L’articolo 49 della Costituzione recita: “Tutti i cittadini hanno diritto di associarsi liberamente in partiti per concorrere con metodo democratico a determinare la politica nazionale”. Dobbiamo evincerne che i partiti previsti dai Costituenti erano delle libere associazioni volte a determinare la politica nazionale con metodo democratico.
L’attenzione con cui invito a leggere questa norma è da focalizzare sulla locuzione “con metodo democratico”. I partiti immaginati dai Costituenti erano naturalmente, intrinsecamente “democratici”. Che vuol dire? La parola “democrazia” non è mai tanto abusata quanto nei momenti in cui viene messa sotto stress: l’Occidente ha “esportato la democrazia”, dalla Libia all’Afghanistan.
Appare palese che la democrazia non è articolo da esportazione. Ma poi quale democrazia? La democrazia liberale, come la conosciamo in Occidente, con pesi e contrappesi, poteri controllati e bilanciati? La democrazia Sovietica, ormai defunta nelle sue manifestazioni storiche? La democrazia plebiscitaria? O quella di investitura, per cui chi vince prende tutto?
E quest’ultima – la democrazia d’investitura, madre delle dittature – pare che stia diventando di moda negli ultimi tempi: i leader parlano direttamente alle masse e mal sopportano i “corpi intermedi”. Quei partiti, così come erano visti dai Costituenti, luoghi di confronto e di scontro di tesi, luoghi in cui si cercavano strade nuove e in cui le leadership venivano fuori nella battaglia delle idee (nelle migliori pratiche: non esistono paradisi in Terra).
Esiste poi una versione della democrazia fortemente condizionata dalle moderne conoscenze della scienza della comunicazione. Una sorta di incrocio tra la politica ed il marketing. Scoperta ed impiegata da Berlusconi, ha trovato un brillante rilancio in Grillo e nel M5S e una sorta di apoteosi in Salvini e nella Lega da lui condotta .
Berlusconi dal 1994 applicò le tecniche della pubblicità, da lui in buona misura controllata tramite le televisioni per far passare una serie di messaggi ben studiati, che costruirono la sua fortuna politica. La coppia Grillo-Casaleggio, dal 2010-2013 e fino ad oggi, produsse un miracolo forse addirittura più eclatante: applicando alla politica le tecniche del social marketing è riuscita – grazie alla potenza della figura di Grillo come “testimonial” e all’accorto uso di internet e social media, integrato dall’esperienza dei reality show – a creare dal nulla un partito senza un vero apparato valoriale di riferimento, ma estremamente attraente. Un partito di plastica.

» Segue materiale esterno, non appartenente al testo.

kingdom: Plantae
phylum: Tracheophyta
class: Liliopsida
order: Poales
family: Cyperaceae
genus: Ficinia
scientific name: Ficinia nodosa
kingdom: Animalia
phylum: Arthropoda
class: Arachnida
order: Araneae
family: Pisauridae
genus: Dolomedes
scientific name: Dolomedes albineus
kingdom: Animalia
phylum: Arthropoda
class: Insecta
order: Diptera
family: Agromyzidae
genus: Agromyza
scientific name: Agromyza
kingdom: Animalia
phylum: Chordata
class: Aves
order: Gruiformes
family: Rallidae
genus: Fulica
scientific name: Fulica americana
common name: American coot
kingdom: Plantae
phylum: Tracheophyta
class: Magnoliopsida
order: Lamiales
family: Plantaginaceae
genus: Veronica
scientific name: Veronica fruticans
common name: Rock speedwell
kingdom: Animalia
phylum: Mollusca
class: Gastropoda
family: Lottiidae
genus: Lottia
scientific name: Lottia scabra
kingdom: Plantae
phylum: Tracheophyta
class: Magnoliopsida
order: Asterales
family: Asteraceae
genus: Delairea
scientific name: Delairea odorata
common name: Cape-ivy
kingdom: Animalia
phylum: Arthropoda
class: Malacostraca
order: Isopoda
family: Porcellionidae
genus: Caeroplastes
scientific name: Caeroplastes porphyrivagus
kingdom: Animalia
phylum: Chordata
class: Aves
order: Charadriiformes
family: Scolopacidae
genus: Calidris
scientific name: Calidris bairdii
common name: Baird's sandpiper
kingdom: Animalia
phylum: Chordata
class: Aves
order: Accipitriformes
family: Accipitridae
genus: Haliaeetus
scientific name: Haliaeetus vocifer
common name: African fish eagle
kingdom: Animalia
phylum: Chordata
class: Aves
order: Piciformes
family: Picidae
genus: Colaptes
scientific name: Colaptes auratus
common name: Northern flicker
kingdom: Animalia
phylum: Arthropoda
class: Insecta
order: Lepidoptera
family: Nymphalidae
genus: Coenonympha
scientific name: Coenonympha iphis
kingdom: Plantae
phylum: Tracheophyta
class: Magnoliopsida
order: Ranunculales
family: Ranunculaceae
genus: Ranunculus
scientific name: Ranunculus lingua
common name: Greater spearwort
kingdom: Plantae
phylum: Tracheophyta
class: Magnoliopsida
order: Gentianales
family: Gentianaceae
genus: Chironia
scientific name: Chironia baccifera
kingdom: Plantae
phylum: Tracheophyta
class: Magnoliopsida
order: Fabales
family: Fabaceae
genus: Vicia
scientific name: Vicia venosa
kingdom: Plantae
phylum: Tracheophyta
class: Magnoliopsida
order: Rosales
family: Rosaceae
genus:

Si sono limitati a manipolare le insoddisfazioni generate da anni di austerità e di mala politica, portando in giro le masse proprio come vuole l’etimologia del termine demagogo (conduttore del popolo). Il sistema ha funzionato perché i cittadini erano stanchi delle politiche che avevano accresciuto a dismisura le ineguaglianze e li avevano portati ad un diffuso malessere. Si può dire che fossero stanchi dello “stato del malessere“.
È stato possibile vincere le elezioni con un’esperta regia di marketing, che gestiva persone digiune di politica e di scienze sociali ed economiche (talvolta digiune di ogni sapere), ma rappresentative di fette di elettorato. Governare enti locali, e oggi addirittura lo Stato, diventa tutto un altro affare e a questo punto i commedianti recitano a soggetto, facili prede degli altri attori della scena politica, che sanno bene come funziona la macchina pubblica ed hanno un entourage tecnico amministrativo “di area” il cui senso di appartenenza è già collaudato.
L’alternativa per i nuovi politici del M5S è affidarsi a burocrati convertiti al nuovo corso, ma di improbabile fedeltà e la cui correttezza è tutta da verificare, come a Roma. O affidarsi a burocrati ostili ai vecchi partiti di governo, la cui ostilità magari ha origine in motivi nobili, ma non costituisce in sé garanzia di affidabilità. E il risultato più duraturo della vittoria elettorale del M5S è stato quello di portare la Lega, alleata di Orban e Le Pen al governo in Italia, uno dei paesi più grandi nell’Unione Europea.